Choosing the future of Antarctica

In a recent Nature article, Rintoul et al. present two narratives on the future of Antarctica and the Southern Ocean, from the perspective of an observer looking back from 2070. In the first scenario, greenhouse gas emissions remained unchecked, the climate continued to warm, and the policy response was ineffective; this had large ramifications in Antarctica and the Southern Ocean, with worldwide impacts. In the second scenario, ambitious action was taken to limit greenhouse gas emissions and to establish policies that reduced anthropogenic pressure on the environment, slowing the rate of change in Antarctica. The two scenarios are highly speculative and intended as counterfactual catalysts for discussion, rather than as predictions of the future.  Choices made in the next decade will determine what trajectory is realized. Read the full article at the following link. A short Australian Academy of Science video is available here.

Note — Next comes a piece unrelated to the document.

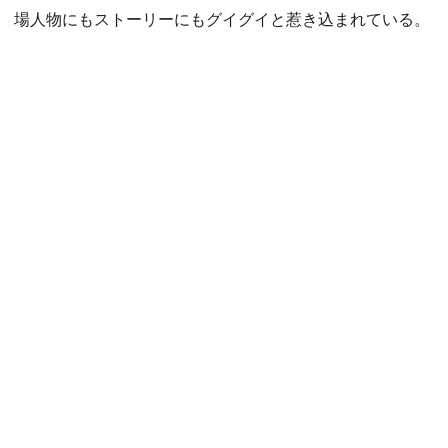
場人物にもストーリーにもグイグイと惹き込まれている。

The article is also referenced in The Conversation at: ‘Antarctica has lost 3 trillion tonnes of ice in 25 years. Time is running out for the frozen continent’.

Figure: Antarctica and the Southern Ocean in 2070, under ‘low emissions/high action’ (left) and ‘high emissions/low action’ (right) scenarios. Differences are relative to a 1986–2005 reference period. (Rintoul, S R, et al., (2018) “Choosing the future of Antarctica.” Nature 558(7709): 233-241.